Harrenhal is ludicrously large. The godswood alone is twenty acres, which depending on how you measure, is more than half of the largest castle in the real world, Malbork castle in Poland. That area alone makes defending difficult, because you need to cover all those walls with men. It's honestly no wonder that a reduced House Whent only lives in one of the five castle towers in AGOT/ACOK.
That is also how Theon taking Winterfell is believable at all. There should never be a scenario in which there are no guards at Winterfell, especially with your young prince residing there, but if there weren't any or very few, little stops you from actually getting in.
Sieges usually involved building fortifications around the besieged castle. A ditch is the simplest, but the longer it went on, the more fortified the attacking position would become. Both against sorties from inside the castle as well as against any relief force that might arrive from the outside.
Ned's siege on Harrenhal is rather short, so with the castle's size they haven't managed much in that time.
A point on levies. The ordinary farmer would normally not be asked to fight in any wars. Without training they are largely useless anyways. George sometimes seems like he can't decide whether soldiers are drawn from the larger population like the World Wars/Cold War/or more generally since the widespread use of gunpowder in personal arms on battlefields, or are made up from the higher echelons of society whose duty is to learn the warrior's trade. Peasants might be made to give service, but generally only if they owned land themselves and therefore owed service to their liege.
Defense is another matter. If you are being invaded, everyone fights, obviously. But that is more militia than a real military force.
The Freys only joined the rebels very late into the rebellion. Which incidentally wrecks the reputation of their house, just like most things current Lord Walder does. He really did a number on his family name. It's almost impressive.

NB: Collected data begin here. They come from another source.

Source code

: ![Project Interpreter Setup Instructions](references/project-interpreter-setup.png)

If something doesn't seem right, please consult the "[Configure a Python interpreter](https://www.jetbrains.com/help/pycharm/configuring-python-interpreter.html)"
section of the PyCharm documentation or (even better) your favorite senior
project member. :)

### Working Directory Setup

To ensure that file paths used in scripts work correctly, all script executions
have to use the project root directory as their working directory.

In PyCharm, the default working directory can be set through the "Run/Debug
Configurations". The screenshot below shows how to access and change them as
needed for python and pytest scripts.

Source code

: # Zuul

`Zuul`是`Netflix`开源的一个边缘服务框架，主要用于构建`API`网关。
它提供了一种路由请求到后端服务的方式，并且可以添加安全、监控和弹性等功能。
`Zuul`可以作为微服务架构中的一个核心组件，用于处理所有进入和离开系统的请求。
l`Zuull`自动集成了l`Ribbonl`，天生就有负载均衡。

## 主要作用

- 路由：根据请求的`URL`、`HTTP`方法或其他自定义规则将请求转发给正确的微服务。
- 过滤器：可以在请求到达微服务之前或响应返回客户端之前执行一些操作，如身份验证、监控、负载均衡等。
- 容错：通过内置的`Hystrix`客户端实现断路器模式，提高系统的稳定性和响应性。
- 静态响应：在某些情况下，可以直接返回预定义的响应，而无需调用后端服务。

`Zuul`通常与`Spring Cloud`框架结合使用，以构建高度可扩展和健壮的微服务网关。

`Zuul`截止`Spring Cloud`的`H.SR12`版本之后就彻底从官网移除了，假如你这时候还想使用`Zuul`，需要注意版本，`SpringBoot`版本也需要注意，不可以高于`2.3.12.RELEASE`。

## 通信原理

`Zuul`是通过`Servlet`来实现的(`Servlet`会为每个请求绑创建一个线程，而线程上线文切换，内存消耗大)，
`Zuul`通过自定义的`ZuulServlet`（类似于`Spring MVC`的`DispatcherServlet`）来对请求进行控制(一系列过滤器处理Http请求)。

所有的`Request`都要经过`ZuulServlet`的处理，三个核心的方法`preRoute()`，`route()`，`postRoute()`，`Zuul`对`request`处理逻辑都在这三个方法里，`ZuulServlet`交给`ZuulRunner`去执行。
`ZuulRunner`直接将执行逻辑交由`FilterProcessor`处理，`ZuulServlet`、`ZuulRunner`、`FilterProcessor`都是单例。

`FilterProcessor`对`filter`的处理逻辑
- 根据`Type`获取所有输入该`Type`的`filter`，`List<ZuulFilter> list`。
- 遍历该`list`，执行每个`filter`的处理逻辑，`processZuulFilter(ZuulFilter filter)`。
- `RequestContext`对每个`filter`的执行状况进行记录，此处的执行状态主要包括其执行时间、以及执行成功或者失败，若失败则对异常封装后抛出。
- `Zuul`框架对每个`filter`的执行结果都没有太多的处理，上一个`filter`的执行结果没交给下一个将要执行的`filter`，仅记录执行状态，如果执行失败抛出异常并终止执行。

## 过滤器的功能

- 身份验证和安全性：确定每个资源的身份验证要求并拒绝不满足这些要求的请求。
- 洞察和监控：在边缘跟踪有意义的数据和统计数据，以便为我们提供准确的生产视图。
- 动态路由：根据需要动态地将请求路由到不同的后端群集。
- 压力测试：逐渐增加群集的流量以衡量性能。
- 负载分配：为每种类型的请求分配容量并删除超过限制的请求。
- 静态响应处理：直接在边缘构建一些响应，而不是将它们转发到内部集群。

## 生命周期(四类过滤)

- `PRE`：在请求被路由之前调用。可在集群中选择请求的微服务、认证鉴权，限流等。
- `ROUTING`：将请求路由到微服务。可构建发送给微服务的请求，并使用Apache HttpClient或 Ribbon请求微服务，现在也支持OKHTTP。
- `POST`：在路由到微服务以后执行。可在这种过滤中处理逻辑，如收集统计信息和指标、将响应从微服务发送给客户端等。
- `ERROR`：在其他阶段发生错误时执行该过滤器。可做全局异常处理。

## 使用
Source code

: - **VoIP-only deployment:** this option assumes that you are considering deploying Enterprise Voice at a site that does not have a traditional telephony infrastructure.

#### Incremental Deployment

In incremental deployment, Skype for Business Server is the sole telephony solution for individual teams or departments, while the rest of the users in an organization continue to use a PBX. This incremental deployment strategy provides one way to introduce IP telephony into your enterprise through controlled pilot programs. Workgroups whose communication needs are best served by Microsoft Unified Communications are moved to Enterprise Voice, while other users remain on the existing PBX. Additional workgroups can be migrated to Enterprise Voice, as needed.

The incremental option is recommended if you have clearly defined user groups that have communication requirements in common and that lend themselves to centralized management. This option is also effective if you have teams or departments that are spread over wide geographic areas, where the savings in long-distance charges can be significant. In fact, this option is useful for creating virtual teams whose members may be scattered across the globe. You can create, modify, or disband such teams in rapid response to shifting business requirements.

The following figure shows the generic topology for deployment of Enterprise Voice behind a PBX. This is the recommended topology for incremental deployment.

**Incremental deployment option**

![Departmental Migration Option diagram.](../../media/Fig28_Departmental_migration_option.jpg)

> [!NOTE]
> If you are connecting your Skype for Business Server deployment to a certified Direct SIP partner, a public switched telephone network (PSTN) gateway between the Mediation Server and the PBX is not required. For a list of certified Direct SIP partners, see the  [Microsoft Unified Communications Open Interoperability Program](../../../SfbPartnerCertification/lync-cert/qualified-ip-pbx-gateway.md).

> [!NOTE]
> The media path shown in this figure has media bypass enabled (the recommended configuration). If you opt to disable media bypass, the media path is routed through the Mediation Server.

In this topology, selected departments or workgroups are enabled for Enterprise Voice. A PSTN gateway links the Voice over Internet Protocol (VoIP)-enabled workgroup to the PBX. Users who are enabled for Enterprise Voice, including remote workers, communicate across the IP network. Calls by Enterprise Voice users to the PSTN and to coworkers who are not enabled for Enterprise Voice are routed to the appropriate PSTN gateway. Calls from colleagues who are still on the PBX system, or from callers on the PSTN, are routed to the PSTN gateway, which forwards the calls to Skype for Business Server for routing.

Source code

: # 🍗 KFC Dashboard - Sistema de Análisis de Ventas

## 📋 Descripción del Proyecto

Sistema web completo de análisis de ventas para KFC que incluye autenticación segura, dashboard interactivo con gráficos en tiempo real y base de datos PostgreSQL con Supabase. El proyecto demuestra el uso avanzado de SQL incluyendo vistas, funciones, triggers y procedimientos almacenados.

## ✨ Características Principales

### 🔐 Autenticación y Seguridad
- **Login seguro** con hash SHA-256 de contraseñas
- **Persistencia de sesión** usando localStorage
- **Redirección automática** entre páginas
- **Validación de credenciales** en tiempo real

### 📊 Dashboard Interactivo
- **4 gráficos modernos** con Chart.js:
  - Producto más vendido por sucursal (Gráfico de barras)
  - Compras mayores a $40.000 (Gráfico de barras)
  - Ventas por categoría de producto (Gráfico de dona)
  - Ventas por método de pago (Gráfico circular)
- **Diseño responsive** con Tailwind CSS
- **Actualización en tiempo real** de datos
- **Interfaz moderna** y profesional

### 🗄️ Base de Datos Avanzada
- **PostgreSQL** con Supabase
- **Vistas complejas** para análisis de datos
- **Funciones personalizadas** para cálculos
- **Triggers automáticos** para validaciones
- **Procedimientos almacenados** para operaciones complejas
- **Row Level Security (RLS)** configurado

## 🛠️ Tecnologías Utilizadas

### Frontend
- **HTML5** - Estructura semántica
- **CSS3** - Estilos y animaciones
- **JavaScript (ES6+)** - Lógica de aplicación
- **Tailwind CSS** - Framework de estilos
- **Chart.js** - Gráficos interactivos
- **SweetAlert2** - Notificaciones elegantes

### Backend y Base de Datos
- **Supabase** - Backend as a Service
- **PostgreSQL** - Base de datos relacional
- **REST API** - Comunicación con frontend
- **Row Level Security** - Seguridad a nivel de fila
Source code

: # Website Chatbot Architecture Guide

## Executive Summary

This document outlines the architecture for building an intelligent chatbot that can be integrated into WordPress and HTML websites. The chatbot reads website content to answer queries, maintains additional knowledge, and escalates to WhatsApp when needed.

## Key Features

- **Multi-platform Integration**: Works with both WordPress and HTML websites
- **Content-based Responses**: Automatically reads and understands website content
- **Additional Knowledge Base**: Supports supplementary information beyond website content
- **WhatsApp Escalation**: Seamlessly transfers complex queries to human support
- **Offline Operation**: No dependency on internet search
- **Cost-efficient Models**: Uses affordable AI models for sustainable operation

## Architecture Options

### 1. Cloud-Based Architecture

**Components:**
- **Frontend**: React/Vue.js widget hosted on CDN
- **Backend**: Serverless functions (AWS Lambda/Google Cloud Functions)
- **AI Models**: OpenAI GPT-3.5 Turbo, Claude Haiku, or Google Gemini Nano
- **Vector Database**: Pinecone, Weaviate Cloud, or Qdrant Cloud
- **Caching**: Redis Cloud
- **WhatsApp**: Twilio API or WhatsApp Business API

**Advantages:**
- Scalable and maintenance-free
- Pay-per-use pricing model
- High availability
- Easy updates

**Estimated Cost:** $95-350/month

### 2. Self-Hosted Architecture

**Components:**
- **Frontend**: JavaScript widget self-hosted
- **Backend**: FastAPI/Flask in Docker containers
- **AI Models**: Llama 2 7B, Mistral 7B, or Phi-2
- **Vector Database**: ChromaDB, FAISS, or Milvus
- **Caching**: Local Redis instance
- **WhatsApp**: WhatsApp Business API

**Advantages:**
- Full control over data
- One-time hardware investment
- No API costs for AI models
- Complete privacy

Robert only announces any intent to claim the Iron Throne around the Battle of the Trident in canon, not before. He is Rhaegar's cousin, so some might have played with the idea before, but his motivators are glory, victory, and rage at Rhaegar. Until that point, the goal was to force the crown to make a deal, basically. Rhaegar has other plans of course, goals beyond their understanding if you will, but the rational option is to eventually return to peace.